Activités
1) Répondez à ces questions à partir de l'article sur Cyrano :
(a) En quelle année la pièce d'Edmond Rostand a-t-elle été créée ?
(b) Qui a conçu le décor de cette mise en scène ?
(c) Quel rôle joue François Caron ?
2) Recopiez le passage de l'article sur Cyrano qui commence par « Les personnages évoluent » et va jusqu'à « ami de Cyrano. ».

___ Texte de l'article

« Oeil d’aigle, jambe de cigogne / Moustache de chat, dents de loup, / Ce sont les Cadets de Gascogne/ De Carbon de Castel-Jaloux » : ils sont là ! Cyrano de Bergerac la pièce d‘Edmond Rostand créée en 1897 ne vieillit pas et attire encore et toujours les foules. La mise en scène de Georges Lavaudant (La Cerisaie à l’Odéon, La mort de Danton au théâtre MC93 Bobigny) se joue actuellement dans toute la France, avec Patrick Pineau dans le rôle du célèbre poète intrépide au long nez. François Caron interprète celui du Bret, le confident de Cyrano. À travers son personnage, il nous entraîne dans les coulisses de cette pièce tragi-comique qui achève le romantisme à coup d’alexandrins sur fond de capes et d’épées, d’histoire d’amour et du « beau »phrasé. Entretien.
« Dîtes-moi pourquoi vous regardez mon nez. »(Cyrano au Fâcheux)
En premier lieu, François Caron expose la création de la pièce : « C’est une commande du directeur de Bobigny qui a demandé à Georges Lavaudant de mettre en scène Cyrano. Ce dernier a accepté seulement si Patrick Pineau pouvait jouer. Si tu n’as pas l’acteur, tu n’as pas Cyrano ». Cyrano, ce personnage au jeu aussi grandiose que son nez, ce mousquetaire est amoureux de sa cousine Roxane. Trop complexé par ce roc, ce pic, ce cap, cette péninsule, porteur de sa laideur, il refuse de lui avouer. Agile du verbe, il se fait alors la plume du prétendant de cette dernière, Christian de Neuvillette, beau mais sot. La rhétorique de Rostand se décline en milliers d’alexandrins portés par le jeu délicieux de Patrick Pineau drôle et touchant. Pour François Caron, Georges Lavaudant est un metteur en scène émérite : « Il nous laisse une grande liberté dans le travail en sachant où il veut en venir. Il est extrêmement précis. Nous avons réalisé un travail de lecture à table très intense. Lui, il prend la position du naïf et remet en cause des choses qui nous paraissaient évidentes. » Georges Lavaudant a une technique de travail qui lui est propre : le son et la lumière, ainsi que les décors sont présents lors des premiers pas du montage de la pièce « Cela te permet de voir dans quelle esthétique générale tu vas te déplacer. »
Les personnages évoluent dans un décor (conçu par Jean-Pierre Verger) souple, symbolique, léger, un choix stratégique pour cette pièce qui nécessite cinq décors. « Le changement de décor est aussi fluide que le jeu des acteurs » selon le comédien qui interprète le rôle de Le Bret, le meilleur ami de Cyrano.

______
___ Données fournies

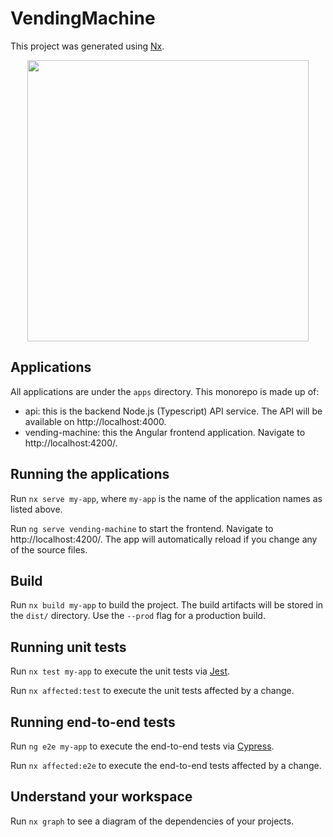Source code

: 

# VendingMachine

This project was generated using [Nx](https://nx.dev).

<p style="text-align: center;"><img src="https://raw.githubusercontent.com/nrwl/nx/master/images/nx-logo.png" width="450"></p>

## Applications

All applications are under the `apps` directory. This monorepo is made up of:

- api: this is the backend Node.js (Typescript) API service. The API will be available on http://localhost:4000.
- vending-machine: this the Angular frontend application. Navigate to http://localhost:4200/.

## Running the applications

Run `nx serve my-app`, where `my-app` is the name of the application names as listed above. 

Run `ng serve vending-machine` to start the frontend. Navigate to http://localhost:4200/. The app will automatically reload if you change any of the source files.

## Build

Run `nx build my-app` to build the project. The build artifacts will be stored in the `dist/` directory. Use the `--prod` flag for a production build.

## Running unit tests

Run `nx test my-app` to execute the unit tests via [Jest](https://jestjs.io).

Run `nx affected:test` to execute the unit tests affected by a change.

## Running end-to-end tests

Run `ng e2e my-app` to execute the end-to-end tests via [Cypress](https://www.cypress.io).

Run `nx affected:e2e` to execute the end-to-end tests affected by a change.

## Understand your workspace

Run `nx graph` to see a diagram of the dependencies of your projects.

______

Réponses
1)
(a) En 1897.
(b) Jean-Pierre Verger.
(c) Le Bret, le confident et meilleur ami de Cyrano.

2)
Les personnages évoluent dans un décor (conçu par Jean-Pierre Verger) souple, symbolique, léger, un choix stratégique pour cette pièce qui nécessite cinq décors. « Le changement de décor est aussi fluide que le jeu des acteurs » selon le comédien qui interprète le rôle de Le Bret, le meilleur ami de Cyrano.